The clean air advocates are also disappointed. To prosecute they must give the smoker written notice, which may be a little difficult when being called a Nazi or told to screw oneself. And who can afford a day in court in hopes of getting a whopping $100? (Then again, if you could bring a bunch of smokers simultaneously, you might have a cottage industry.)
The law allows for a designated smoking area 20 feet away from non-smokers. Our management said that no one has asked for it, and besides, “We have bigger fish to fry, like California’s unemployment.” (To which I could only scratch my head in bewilderment.)
To be fair, in framing the law the council had to juggle constituencies. The Rent Control Board didn’t want landlords to use smoking violations as grounds for eviction. (Would a landlord do that just to get fair market rent?) And the council didn’t want to involve the police as they might have more important things to do than arrest a cigar smoker. (Although, on the other hand … )
Clearly, if cigarettes were introduced today, they’d never get FDA approval. There are thousands of chemicals in each cigarette, including: benzene, pesticides, formaldehyde, arsenic, ammonia, carbon monoxide, hydrogen cyanide, and, my personal fave, polonium-210, the radioactive element that the Russians used to kill spies.
I actually feel compassion for smokers. Most begin in their teens and quitting, after years of smoking, is obviously not easy. Take Patrick Swayze, who’s courageously battling cancer. Following hopeful, new treatments, recent photos show that he’s put on weight. And yet, he’s holding a cigarette in his hand. Or, President Obama, who beat the Hillary Clinton machine but can’t beat the Marlboro Man (or Rush Limbaugh, who’s toxic in a different way).
The new law requires that landlords give residents written notice of the ordinance and post signs on the property. (Ours are 8-by-13-inches wide, not exactly eye-grabbers.) According to my unscientific survey (my e-mail address book) compliance is a bit spotty. City Attorney Adam Radinsky of the Consumer Protection Unit explains logically that it takes time. But go to Main Street on any weekend, or to the Santa Monica Pier during the Twilight Dance Series, and you might wonder what the definition of “takes time” really is.
Curiously, even smokers don’t like smoke. Many go out on their balcony to light up. That’s great, unless you’re on the balcony next door.

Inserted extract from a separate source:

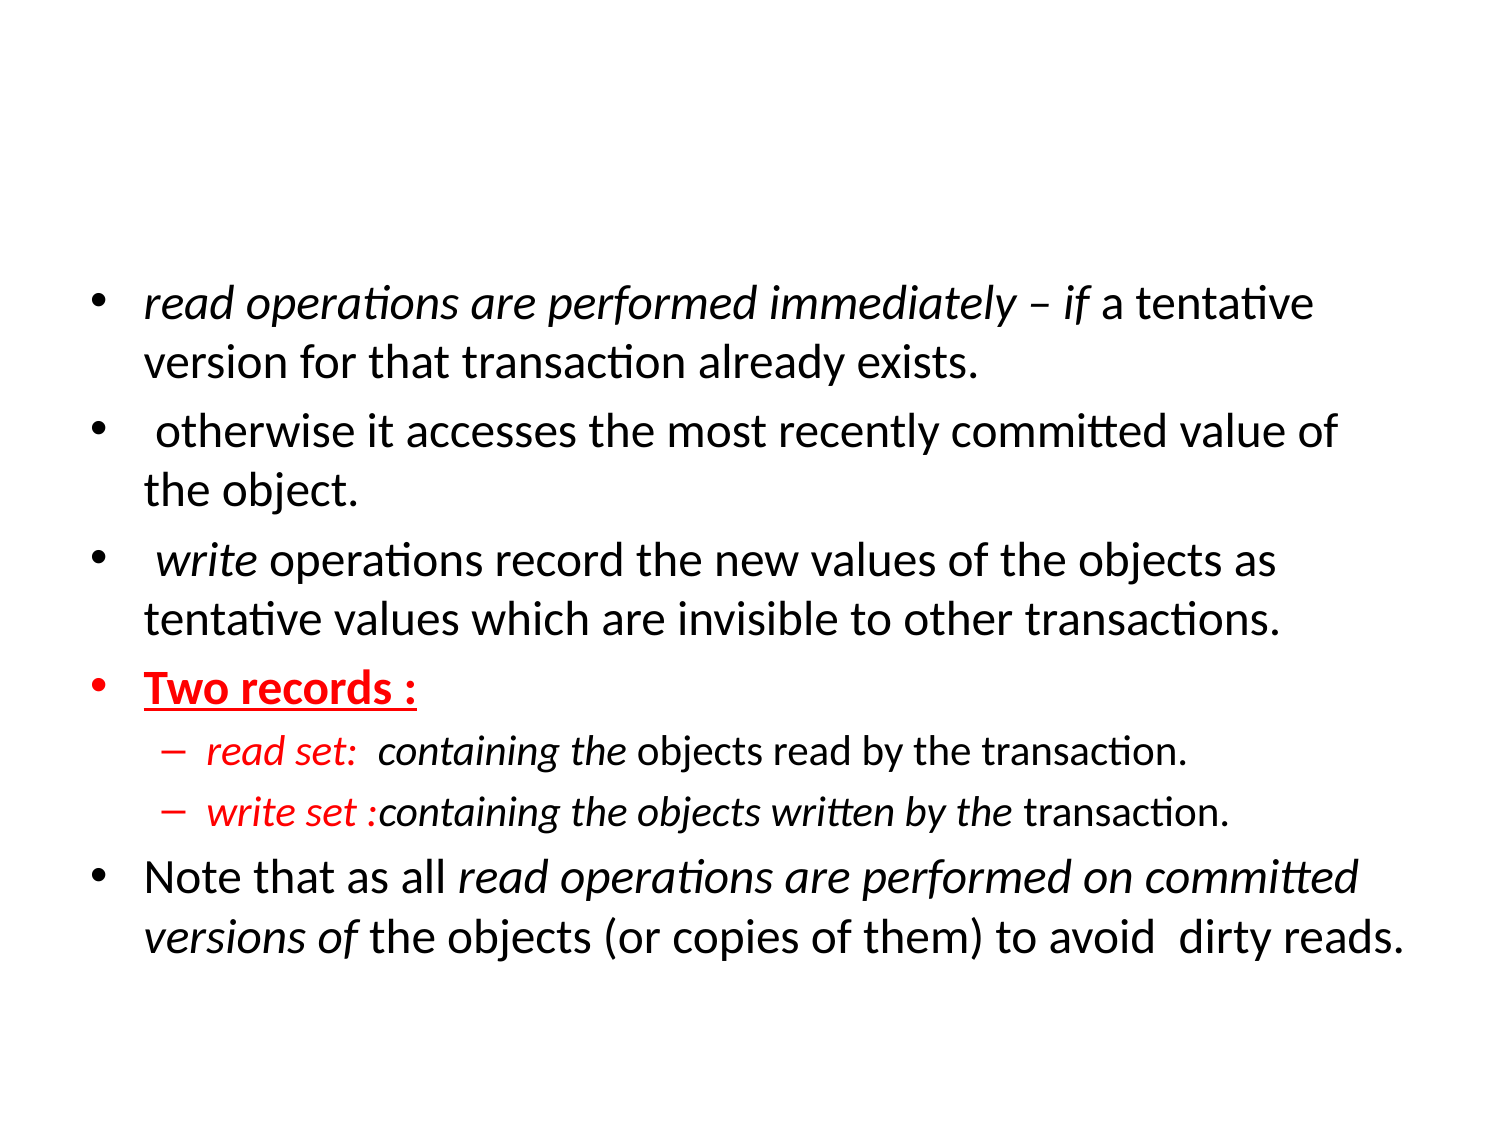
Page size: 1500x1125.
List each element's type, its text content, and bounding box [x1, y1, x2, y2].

list read operations are performed immediately – if a tentative version for that transaction already exists. otherwise it accesses the most recently committed value of the object. write operations record the new values of the objects as tentative values which are invisible to other transactions. Two records : read set: containing the objects read by the transaction. write set :containing the objects written by the transaction. Note that as all read operations are performed on committed versions of the objects (or copies of them) to avoid dirty reads. [75, 262, 1425, 1005]
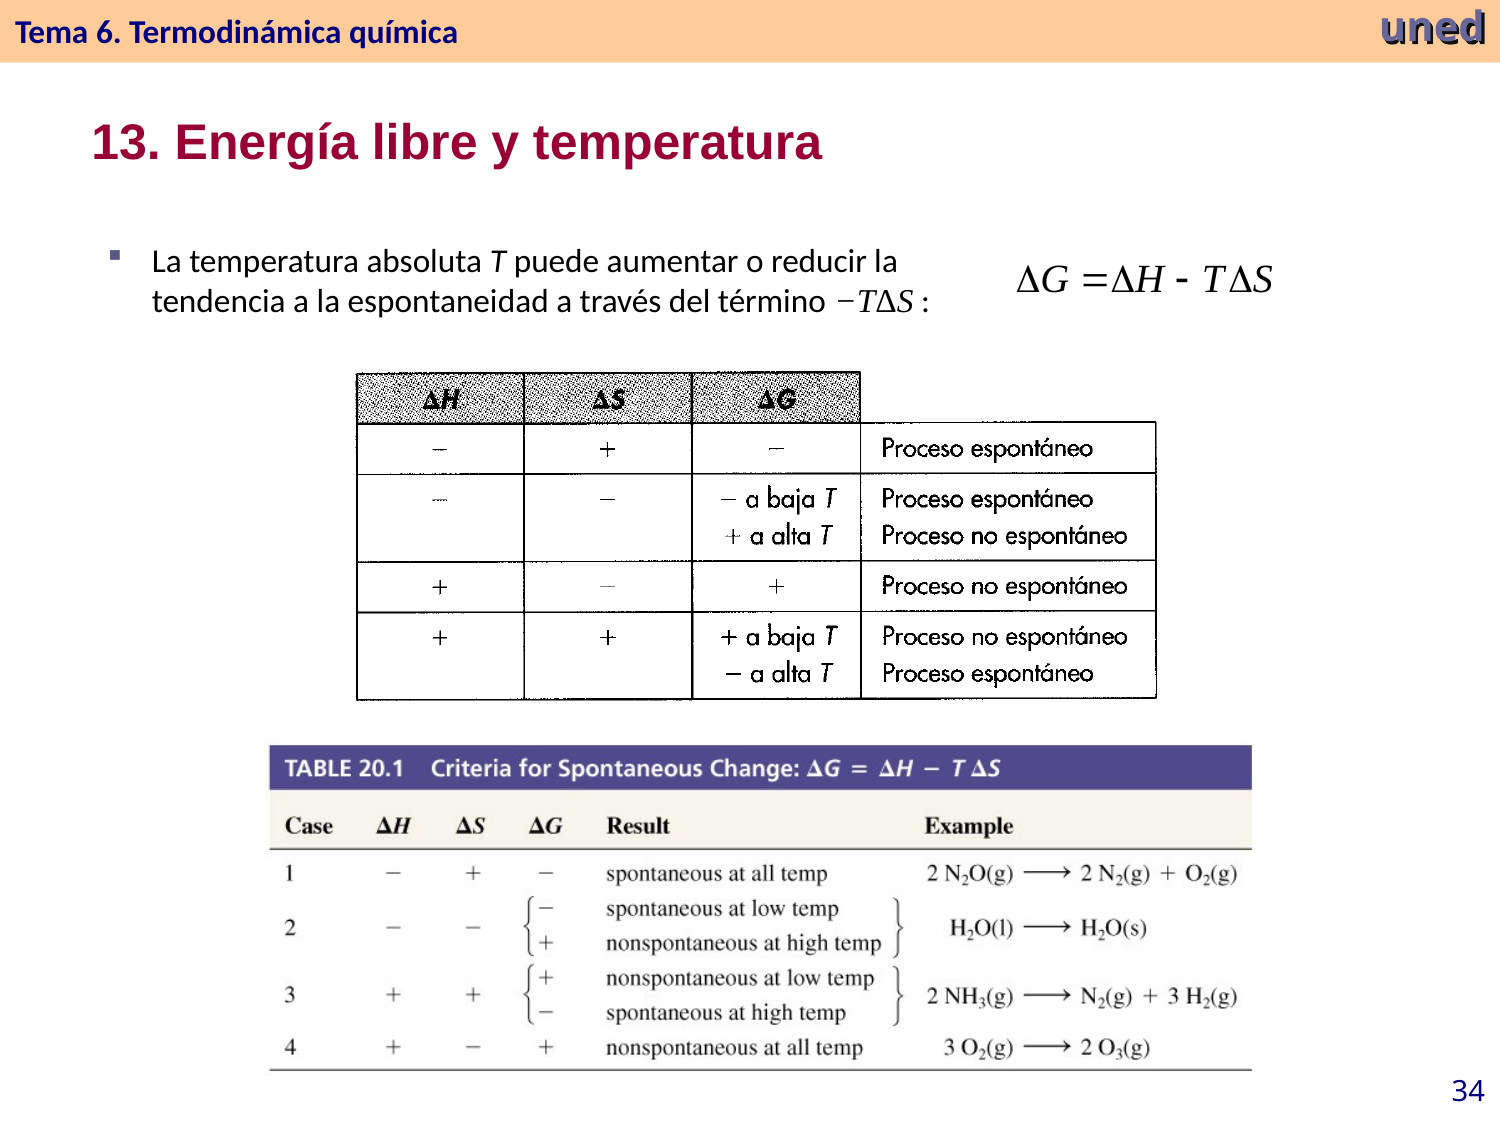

As the U.S. surgeon general says, “There is no risk-free level of exposure to secondhand smoke.”
While I jokingly suggest that the council has “passed the butt,” I readily admit that I have no easy answers. (I’m happy if I have easy questions.) Lately, some residents in my building have mutually agreed upon hours when the smoker smokes and the neighbor shuts his/her windows. That seems almost too civilized.
Hopefully, technology may help. Type in your browser “electronic cigarettes” and see for yourself. Unfortunately they’re getting poor health reviews from the FDA though maybe the science will improve. In the meantime the city of Calabasas adopted an ordinance that creates smoking-permitted and non-smoking units and separates the two.
By all accounts the Calabasas system seems to be working well. If a program like this ultimately becomes a viable compromise, I just hope no one calls it a Nazi scheme. Then again, I probably wouldn’t be all that surprised if they do.